Entries shown START

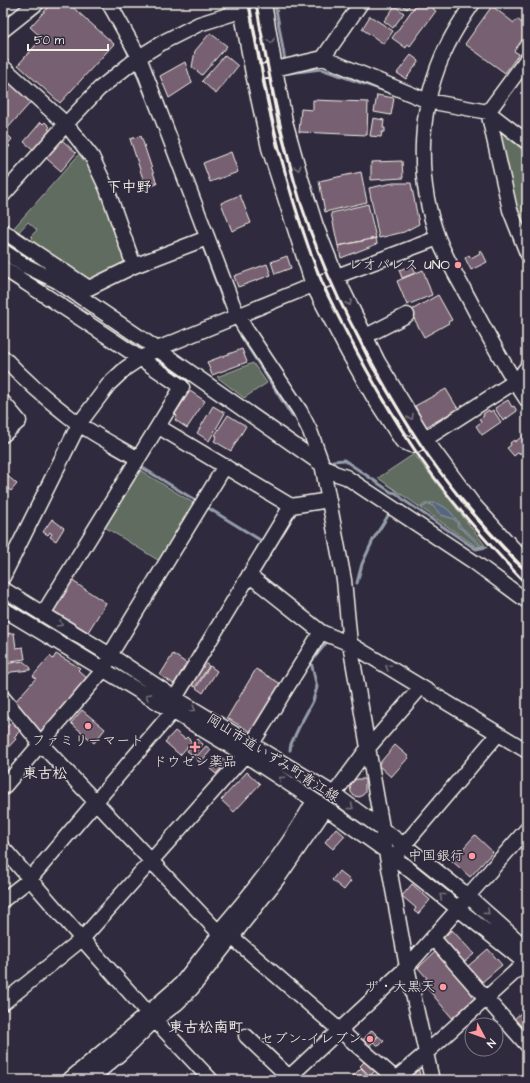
<svg xmlns="http://www.w3.org/2000/svg" width="530" height="1083" font-family="'Architects Daughter','Klee One',sans-serif">
<rect width="100%" height="100%" fill="#2f2a3d"/>
<filter id="ink" filterUnits="userSpaceOnUse"><feTurbulence type="fractalNoise" baseFrequency=".025" numOctaves="2"/><feDisplacementMap in="SourceGraphic" scale="8" xChannelSelector="R" yChannelSelector="G"/><feConvolveMatrix kernelMatrix="1 2 1 2 8 2 1 2 1" color-interpolation-filters="sRGB"/></filter>
<g filter="url(#ink)">
<path fill="#606c61" stroke="#aaaea4" d="M500 132 527 153V234L516 206Z
M82 151 91 166 127 259 124 266 88 281 29 243 33 238 31 236 37 230 28 222 16 235 11 231Z
M253 363 267 383 244 398 217 377Z
M414 454 485 545 477 547 378 478Z
M138 469 195 504 161 562 103 526Z"/>
<path fill="#566680" stroke="#959eaa" d="M428 503C441 502 449 509 456 519 458 522 459 524 461 527 468 533 476 539 482 546L481 547 464 531 458 527 457 523 454 519 441 515 432 505 429 504 421 508 423 505Z"/>
<g fill="none" stroke-linecap="round" stroke-linejoin="round">
<path stroke="#959eaa" stroke-width="3" d="M100 3 106 12
M275 3 285 61
M31 17 48 3
M124 43 130 58
M134 67 151 108
M289 73 321 69 391 93
M202 244 224 303
M241 336 292 416
M333 461 344 460 391 492 396 493 405 501 476 549 486 547
M138 465 198 502
M205 506 265 543
M357 583 362 564 374 538 391 511
M290 750 291 744 299 727 313 701 317 687 311 662 326 643"/>
</g>
<path fill="#776072" stroke="#f4f1e8" d="M52 3H68L114 44 60 103 18 65 42 38 30 27Z
M399 3H411L407 9Z
M417 3H433L436 5 433 9 436 11 410 46 408 44 406 48 392 38Z
M395 6 404 13 393 28 384 21Z
M492 6 514 23 517 19 527 27V33L514 51 519 54 505 73 465 44Z
M370 16 393 31 384 44 362 29Z
M210 33 227 46 202 75 192 67 195 51Z
M225 55 238 66 216 94 202 81Z
M411 55 419 61 406 79 397 73Z
M185 62 192 83 169 98 160 76Z
M9 81 32 101 6 130 3 127V87Z
M377 95 394 98 391 115 374 112Z
M313 100 368 102 367 135 299 132 301 109 313 110Z
M373 118 384 120 383 128H385V132H382L381 137 370 136Z
M41 122 43 124 45 122 50 127 48 129 51 131 34 150 24 142Z
M3 131 12 139 8 144 10 146 6 151 3 150Z
M141 136 157 184 146 188 130 139Z
M62 140 76 153 61 171 46 158Z
M231 152 238 172 210 182 203 163Z
M402 161 403 178 371 180V162Z
M361 172 367 202 325 212 319 181Z
M393 183H411L419 224 404 232 379 238 369 188Z
M240 195 251 223 232 231 221 203Z
M368 204 376 238 338 246 331 213Z
M376 238 377 244 341 258 338 246Z
M481 250 487 262 471 270 465 258 469 255 471 258 480 253 479 251Z
M287 256 291 268 275 274 271 262Z
M267 264 271 275 238 287 234 276Z
M413 265 415 273 402 278 399 270Z
M423 270 432 295 407 305 397 281Z
M438 295 452 320 448 322 449 323 424 337 410 311Z
M242 349 247 362 212 375 207 362Z
M446 389 458 409 426 427 415 406Z
M190 391 205 401 187 428 175 420 177 416 175 414Z
M508 400 512 407 514 406 517 411 503 421 495 408Z
M213 406 225 413 209 441 197 433Z
M489 410 490 412 493 410 501 422 482 435 476 426 481 422 479 419 484 416 483 414Z
M228 415 246 426 231 451 214 441 217 436 215 435Z
M524 435 527 440V448L520 454 519 452 514 456 507 448 511 445 510 443 514 440 515 442Z
M3 472 17 484 11 491 3 485Z
M52 519 64 528 56 541 50 537 52 534 50 532 48 535 43 532Z
M71 580 106 603 88 632 52 610Z
M14 633 16 648 23 647 25 659 3 662V648H4L3 634Z
M56 654 80 668 78 670 89 680 41 737 12 705 36 678 33 676 50 656 53 659Z
M173 654 189 665 185 671 183 670 174 684 160 675Z
M23 661 31 668 30 670 11 672 5 677 3 675V665L5 664Z
M202 661 209 666 195 687 188 682Z
M210 666 217 671 203 693 196 688Z
M256 669 281 684 251 732 227 718Z
M82 710 105 729 94 743 71 723Z
M13 721 22 729 14 737 16 739 3 753V731Z
M175 731 185 739 187 737 192 742 180 755 165 742Z
M197 739 203 744 194 756 187 751Z
M395 745 409 757 391 777 378 765Z
M206 746 211 750 200 763 195 758Z
M221 757 227 762 216 774 210 769Z
M247 772 260 784 234 812 221 800Z
M357 779H365V793L360 797 354 796 351 792 350 786 353 781Z
M336 828 345 836 333 849 325 842Z
M475 835 493 852 470 877 452 861Z
M339 871 351 881 344 890 332 880Z
M412 884 430 900 418 914 414 911 416 908 402 896Z
M452 930 474 954 463 963 442 939Z
M488 949 502 965 481 983 467 967Z
M436 951 476 997 453 1019 422 982 427 978 418 968Z
M527 1008V1033L514 1019Z
M372 1030 378 1036 368 1048 361 1042Z
M378 1036 384 1041 379 1046 373 1042Z
M365 1061 375 1071 370 1076 360 1066Z
M418 1067 421 1080H407L405 1074Z
M361 1068 367 1075 362 1080H357L353 1076Z"/>
<g fill="none" stroke-linecap="round" stroke-linejoin="round">
<defs>
<path id="minor" d="M109 3 139 57 233 305 238 316 245 328 300 411 310 431 322 464 344 580 350 644 386 851 407 967 432 1080
M240 3 253 74 269 148 313 285 348 352 373 396 402 441 411 445H416L508 386 522 374 527 367
M264 3 275 69 285 121 300 175 316 226 336 276 378 362 425 439 473 504 520 556 527 562
M473 3C464 16 455 30 448 44 418 104 415 176 438 238 447 261 460 282 471 303 488 336 506 369 527 400
M3 30 37 3
M323 58 361 3
M527 59 488 112 510 210 527 253
M3 67 66 124 92 157 107 189 134 266
M253 74 323 58 428 101 488 112 527 142
M3 195 66 124 99 89 139 57 165 41 199 24 241 11
M3 231 89 288 134 266 207 238
M3 251 24 265 57 281 157 349 334 473 346 477 474 562 527 601
M3 268C63 307 124 346 182 387L43 614
M366 336 407 315
M3 357C23 378 45 398 67 415 88 432 115 445 138 459
M3 402 19 421 3 435
M159 427 291 506 329 500
M249 575 321 632 350 644 527 751
M3 577 79 424 109 384 126 368 141 358 157 349 313 285 438 238
M3 589 43 614 110 655 175 698 334 794 404 845 468 896 527 949
M3 609 245 755 326 808 386 851 527 964
M3 698 41 744 220 934 231 939
M175 698 291 506
M3 788 104 669 113 650 225 466
M334 794 368 748 421 687
M3 848 82 939 148 1013 211 1080
M399 851 498 734
M3 900 30 879 173 711
M219 931C254 891 288 848 314 801
M232 937 397 1080
M433 938 527 1045
M3 1003 82 939 245 755 321 632
M246 1036 289 1077
M69 1080 140 1020 181 984 220 934
M89 1080 121 1053 155 1020 177 1003 192 988 278 878 326 808
M286 1080 407 967 458 909 468 896 527 829
M394 1080 426 1053 527 961"/>
</defs>
<use href="#minor" stroke="#f4f1e8" stroke-width="17"/>
<use href="#minor" stroke="#2f2a3d" stroke-width="14"/>
<path stroke="#f4f1e8" stroke-width="3" d="M249 3C265 91 282 178 314 262 326 294 342 324 358 354 378 391 399 428 423 462 454 506 490 546 527 585
M256 3C268 71 281 138 301 204 317 253 338 301 363 346 383 384 404 421 429 457 458 498 492 536 527 572"/>
</g>
<defs><path id="oneway-chevron" d="M-2-3.5L2.5 0L-2 3.5" fill="none" stroke-width="1.6" stroke-linecap="round" stroke-linejoin="round"/></defs>
<g stroke="#747079">
<use href="#oneway-chevron" transform="translate(271 41) rotate(81)"/>
<use href="#oneway-chevron" transform="translate(298 168) rotate(75)"/>
<use href="#oneway-chevron" transform="translate(349 303) rotate(64)"/>
<use href="#oneway-chevron" transform="translate(411 417) rotate(59)"/>
<use href="#oneway-chevron" transform="translate(60 624) rotate(30)"/>
<use href="#oneway-chevron" transform="translate(388 667) rotate(-149)"/>
<use href="#oneway-chevron" transform="translate(148 696) rotate(-149)"/>
<use href="#oneway-chevron" transform="translate(193 709) rotate(31)"/>
<use href="#oneway-chevron" transform="translate(281 779) rotate(-146)"/>
<use href="#oneway-chevron" transform="translate(351 807) rotate(36)"/>
<use href="#oneway-chevron" transform="translate(442 896) rotate(-141)"/>
<use href="#oneway-chevron" transform="translate(487 912) rotate(42)"/>
</g>
</g>
<g fill="#ff9aa2" stroke="#2f2a3d" stroke-width="1.5">
<circle cx="458" cy="265" r="4"/>
<circle cx="88" cy="726" r="4"/>
<path d="M193 741h4v4h4v4h-4v4h-4v-4h-4v-4h4z"/>
<circle cx="472" cy="856" r="4"/>
<circle cx="443" cy="987" r="4"/>
<circle cx="370" cy="1039" r="4"/>
</g>
<g text-anchor="middle" dominant-baseline="central" stroke-width="3" stroke-linejoin="round" paint-order="stroke">
<g font-size="14" fill="#f4f1e8" stroke="#2f2a3d" text-anchor="end">
<text x="450" y="265">レオパレス UNO</text>
<text x="88" y="741" text-anchor="middle">ファミリーマート</text>
<text x="195" y="762" text-anchor="middle">ドウゼン薬品</text>
<text x="464" y="856">中国銀行</text>
<text x="435" y="987">ザ・大黒天</text>
<text x="362" y="1039">セブン-イレブン</text>
</g>
<g font-size="14" fill="#f4f1e8" stroke="#2f2a3d">
<text transform="translate(273 758) rotate(32)">岡山市道いずみ町青江線</text>
</g>
<g font-size="15" font-weight="bold" fill="#f4f1e8" stroke="#2f2a3d">
<text x="129" y="187">下中野</text>
<text x="45" y="773">東古松</text>
<text x="206" y="1027">東古松南町</text>
</g>
</g>
<rect width="530" height="1083" fill="none" stroke="#2f2a3d" stroke-width="16"/>
<rect x="8" y="8" width="514" height="1067" fill="none" stroke="#f4f1e8" stroke-width="1.5" filter="url(#ink)"/>
<g transform="translate(484 1037) rotate(131)"><circle r="19" fill="#2f2a3d" stroke="#7e7a81"/>
<path d="M0-3L7 15L0 10L-7 15Z" fill="#ff9aa2"/>
<text y="-6" font-size="11" font-weight="bold" text-anchor="middle" fill="#f4f1e8">N</text>
</g>
<path d="M28 44v6h80v-6" fill="none" stroke="#f4f1e8" stroke-width="2"/>
<text x="34" y="44" font-size="12" fill="#f4f1e8" stroke="#2f2a3d" stroke-width="3" paint-order="stroke">50 m</text>
</svg>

Entries shown END

> _Problem to solve_: Please copy, exactly and with nothing else, the lines above beginning at the line that has "M290 750 291" and ending with the line that has "M393 183H411L419 224 404 232 379 238 369 188Z".

> _Response for this exercise_:
M290 750 291 744 299 727 313 701 317 687 311 662 326 643"/>
</g>
<path fill="#776072" stroke="#f4f1e8" d="M52 3H68L114 44 60 103 18 65 42 38 30 27Z
M399 3H411L407 9Z
M417 3H433L436 5 433 9 436 11 410 46 408 44 406 48 392 38Z
M395 6 404 13 393 28 384 21Z
M492 6 514 23 517 19 527 27V33L514 51 519 54 505 73 465 44Z
M370 16 393 31 384 44 362 29Z
M210 33 227 46 202 75 192 67 195 51Z
M225 55 238 66 216 94 202 81Z
M411 55 419 61 406 79 397 73Z
M185 62 192 83 169 98 160 76Z
M9 81 32 101 6 130 3 127V87Z
M377 95 394 98 391 115 374 112Z
M313 100 368 102 367 135 299 132 301 109 313 110Z
M373 118 384 120 383 128H385V132H382L381 137 370 136Z
M41 122 43 124 45 122 50 127 48 129 51 131 34 150 24 142Z
M3 131 12 139 8 144 10 146 6 151 3 150Z
M141 136 157 184 146 188 130 139Z
M62 140 76 153 61 171 46 158Z
M231 152 238 172 210 182 203 163Z
M402 161 403 178 371 180V162Z
M361 172 367 202 325 212 319 181Z
M393 183H411L419 224 404 232 379 238 369 188Z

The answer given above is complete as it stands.